* [DOCUMENT PASSAGE]
▼▼▼
Nine years later, in conversation with Abba Eban, the future Israeli foreign minister, Coupland said that his decision had been the right one, that it was the only solution compatible with justice and logic or, at any rate, the one involving least injustice. Coupland took it upon himself to persuade his colleagues that cantonisation, favoured by the mandatory administration, would not work, and that partition was the only way out. Weizmann was more than satisfied. When he left the hut in the evening he told the farmers assembled outside: ‘
Hevra
[comrades], today we laid the foundation for the Jewish state!’

The Peel Report was published in July 1937. Since its main recommendations were not accepted by the British government a very brief summary should suffice. In contrast to previous commissions, the Peel Commission realised that an irrepressible conflict had arisen between the two communities and that there was no common ground between them. The British people would have little heart to continue ruling the country without the consent of its inhabitants, nor could the problem be solved by giving either side all it wanted. After dismissing cantonisation, the commission recommended the termination of the mandate on the basis of a partition scheme which would have to fulfil three essential conditions: it would have to be practical, it would have to conform to British obligations, and it would have to do justice to both Arabs and Jews. The commission presented a plan (and a map) according to which Palestine was to be divided into three zones: a Jewish state, including the coastal region from south of Tel Aviv to north of Acre, the Valley of Esdraelon and Galilee; an Arab state, including the rest of Palestine as well as Transjordan; and a British enclave under permanent mandate, including Jerusalem, Bethlehem and a narrow corridor to the Mediterranean including Lydda and Ramle.

Some of the provisions made this plan very difficult for any Zionist to accept, quite apart from the question of Jerusalem: Haifa, Acre, Safed and Tiberias, though within the borders of the proposed Jewish state, were to remain temporarily under British mandate, Nazareth was to be part of the British enclave, and Jaffa part of the Arab state. British official reactions were at first favourable: the White Paper accompanying the report stated that the government adopted its recommendations since partition on the general lines suggested represented the most hopeful solution of the deadlock.
*
Pending completion of the details of the plans, immigration was to be drastically restricted. Only eight thousand certificates were to be granted for the next seven months.

The partition scheme was contemptuously rejected by the Arabs, and sharply criticised by most Zionists, while in Britain itself second thoughts produced grave doubts. In an impressive speech in the House of Lords, Viscount Samuel, the first high commissioner, pointed to the many contradictions of the new plan: there were to be 225,000 Arabs against 258,000 Jews in the proposed Jewish state. He ruled out a population transfer as entailing too much hardship. The scheme would have the effect of creating a Saar, a Polish Corridor, and half a dozen Danzigs and Memels in a country the size of Wales.
▲▲▲
* [SUPPLIED INFORMATION]
▼▼▼
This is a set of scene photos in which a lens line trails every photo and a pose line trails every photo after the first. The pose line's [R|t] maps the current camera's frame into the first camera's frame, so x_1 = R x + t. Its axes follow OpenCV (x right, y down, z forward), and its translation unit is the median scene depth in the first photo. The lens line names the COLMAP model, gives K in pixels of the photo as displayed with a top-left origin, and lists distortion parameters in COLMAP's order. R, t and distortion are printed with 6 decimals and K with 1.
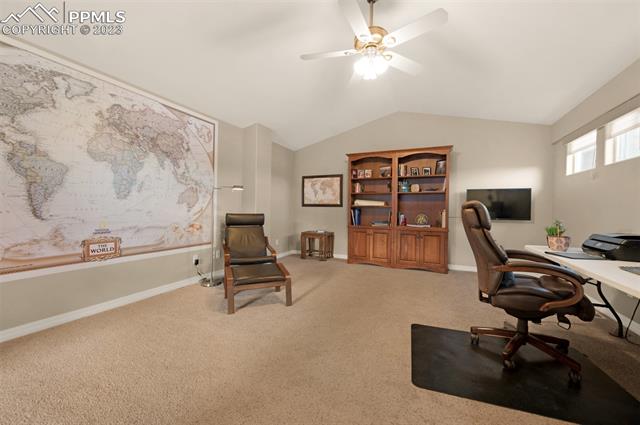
lens RADIAL K [[260.2, 0, 321.8], [0, 260.2, 206.5], [0, 0, 1]] dist [-0.001154, -0.000112]
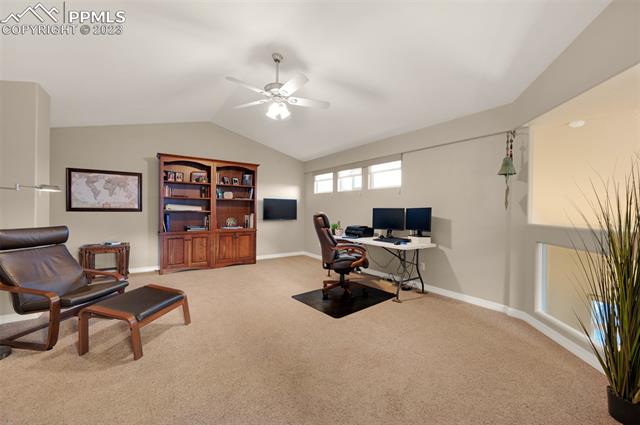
▲▲▲
* [TASK DESCRIPTION]
Continue the passage on the Peel Commission's 1937 partition plan for Palestine from its last sentence.

* [RESPONSE AREA]
On 3 August 1937, less than a month after the publication of the report, the twentieth Zionist congress opened in Zurich. The delegates had barely enough time to study the bulky document and to ponder its implications, but passions were running high, for everyone believed, wrongly as it soon appeared, that the Zionist movement was facing a decision as momentous as at the time of the Uganda debate. Weizmann was the chief protagonist of the partition plan, or to be precise, of the principle of partition, even though his enthusiasm too had waned after studying the commission’s map. But he regarded partition as the lesser evil. Of the six million Jews waiting in Europe, two million, he thought, could be saved if there were a state to give them shelter. Through intensive cultivation of the fertile areas it would be possible to bring in one hundred thousand immigrants annually. It was easy to criticise the scheme, but what was the alternative? The restriction of immigration, with the Jews a permanent minority. Never had the Zionist movement faced a heavier responsibility.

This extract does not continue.